▶ **Quoted passage**
Robert Lee LANCASTER
v.
Patricia Price LANCASTER.
No. COA99-911.
Court of Appeals of North Carolina.
June 20, 2000.
[530 S.E.2d 83] Page Dolley Morgan and Mark Warshawsky, Gastonia, for the plaintiff-appellee.
Malcolm B. McSpadden, Gastonia, for the defendant-appellant.
WYNN, Judge.
Robert Lee Lancaster and Patricia Price Lancaster married in 1970 and their two [530 S.E.2d 84] children are now emancipated. During the marriage, Ms. Lancaster worked outside the home for the first three years, then she stayed home for several years to raise the children. During the last five years of their marriage, Ms. Lancaster once again worked outside of the home, earning about $215 each week. Mr. Lancaster earned approximately $1,700 each week at the end of the marriage. Mr. Lancaster handled most of the family’s finances and made most of the family decisions. He paid most of the family’s expenses out of his salary and he provided Ms. Lancaster with a generous monthly allowance to be spent however she wished. As time went on, the couple argued often. On 17 May 1996, Ms. Lancaster moved out of the family home.

▶ **Exercise goal**
Reproduce everything in the Lancaster opinion from "[530 S.E.2d 83]" down to "for the defendant-appellant.".

▶ **Supplied data**
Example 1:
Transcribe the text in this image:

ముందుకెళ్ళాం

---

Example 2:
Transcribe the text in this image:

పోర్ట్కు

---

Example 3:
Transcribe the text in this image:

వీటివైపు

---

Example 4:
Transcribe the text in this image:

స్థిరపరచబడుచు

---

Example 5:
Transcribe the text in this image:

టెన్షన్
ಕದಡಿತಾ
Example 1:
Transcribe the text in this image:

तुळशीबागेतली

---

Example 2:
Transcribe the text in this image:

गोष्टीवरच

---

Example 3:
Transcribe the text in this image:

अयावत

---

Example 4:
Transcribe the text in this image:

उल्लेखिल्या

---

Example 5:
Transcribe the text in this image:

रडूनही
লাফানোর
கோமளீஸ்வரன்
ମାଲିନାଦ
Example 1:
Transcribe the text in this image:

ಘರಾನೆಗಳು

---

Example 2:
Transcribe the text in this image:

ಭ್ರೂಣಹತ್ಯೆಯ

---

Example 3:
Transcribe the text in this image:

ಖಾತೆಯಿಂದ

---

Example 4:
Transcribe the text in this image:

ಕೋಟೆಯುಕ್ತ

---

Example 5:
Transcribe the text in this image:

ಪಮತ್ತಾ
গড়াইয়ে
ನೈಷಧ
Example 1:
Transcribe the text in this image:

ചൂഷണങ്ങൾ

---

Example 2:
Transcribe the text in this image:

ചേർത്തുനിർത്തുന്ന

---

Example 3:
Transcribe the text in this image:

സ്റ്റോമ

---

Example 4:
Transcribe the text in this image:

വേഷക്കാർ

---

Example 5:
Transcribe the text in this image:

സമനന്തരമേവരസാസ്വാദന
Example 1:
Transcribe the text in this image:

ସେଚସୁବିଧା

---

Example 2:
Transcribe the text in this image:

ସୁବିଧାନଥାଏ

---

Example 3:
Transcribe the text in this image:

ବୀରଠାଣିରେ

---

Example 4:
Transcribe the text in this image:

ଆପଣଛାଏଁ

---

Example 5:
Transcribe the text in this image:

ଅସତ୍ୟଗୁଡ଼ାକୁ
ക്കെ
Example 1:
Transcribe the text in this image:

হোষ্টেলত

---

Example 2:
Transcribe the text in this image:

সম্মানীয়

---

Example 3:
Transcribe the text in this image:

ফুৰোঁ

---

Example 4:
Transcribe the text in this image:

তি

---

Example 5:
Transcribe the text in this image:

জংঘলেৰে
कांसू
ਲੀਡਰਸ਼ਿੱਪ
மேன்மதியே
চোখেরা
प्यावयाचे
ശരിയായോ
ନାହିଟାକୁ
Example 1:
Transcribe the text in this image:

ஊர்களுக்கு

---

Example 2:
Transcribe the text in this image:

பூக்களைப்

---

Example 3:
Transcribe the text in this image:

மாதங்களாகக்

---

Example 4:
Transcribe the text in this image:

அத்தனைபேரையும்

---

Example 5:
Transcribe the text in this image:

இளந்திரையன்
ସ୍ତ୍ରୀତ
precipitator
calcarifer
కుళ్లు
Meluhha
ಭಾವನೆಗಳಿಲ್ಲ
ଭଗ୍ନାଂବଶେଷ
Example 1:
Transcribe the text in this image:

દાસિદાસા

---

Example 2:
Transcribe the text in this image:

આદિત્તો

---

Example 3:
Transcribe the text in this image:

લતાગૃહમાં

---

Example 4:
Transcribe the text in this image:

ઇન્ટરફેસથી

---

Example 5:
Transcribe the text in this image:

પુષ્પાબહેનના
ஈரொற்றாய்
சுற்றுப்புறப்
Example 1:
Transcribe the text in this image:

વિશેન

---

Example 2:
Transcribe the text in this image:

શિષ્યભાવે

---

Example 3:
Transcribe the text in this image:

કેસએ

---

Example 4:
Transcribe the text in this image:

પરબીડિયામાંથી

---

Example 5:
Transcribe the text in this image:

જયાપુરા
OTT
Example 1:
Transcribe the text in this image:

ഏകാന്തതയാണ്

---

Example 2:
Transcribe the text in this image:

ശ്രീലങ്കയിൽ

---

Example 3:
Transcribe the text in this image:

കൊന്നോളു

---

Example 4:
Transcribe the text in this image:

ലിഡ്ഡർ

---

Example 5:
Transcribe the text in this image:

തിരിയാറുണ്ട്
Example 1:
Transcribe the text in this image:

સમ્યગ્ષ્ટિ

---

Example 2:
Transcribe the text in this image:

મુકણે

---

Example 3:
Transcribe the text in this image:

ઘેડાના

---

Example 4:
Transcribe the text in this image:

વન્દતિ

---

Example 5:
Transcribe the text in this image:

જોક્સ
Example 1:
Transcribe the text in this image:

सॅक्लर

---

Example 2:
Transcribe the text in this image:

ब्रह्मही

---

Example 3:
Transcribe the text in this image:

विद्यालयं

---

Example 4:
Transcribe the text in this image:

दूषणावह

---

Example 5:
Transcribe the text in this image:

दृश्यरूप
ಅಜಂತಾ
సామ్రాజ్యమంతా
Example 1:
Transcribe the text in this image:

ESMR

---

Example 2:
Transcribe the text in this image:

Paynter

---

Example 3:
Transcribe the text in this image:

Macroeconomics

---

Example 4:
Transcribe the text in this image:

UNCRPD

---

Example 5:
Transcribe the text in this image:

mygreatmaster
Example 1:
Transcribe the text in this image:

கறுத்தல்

▶ **The reply**
[530 S.E.2d 83] Page Dolley Morgan and Mark Warshawsky, Gastonia, for the plaintiff-appellee.
Malcolm B. McSpadden, Gastonia, for the defendant-appellant.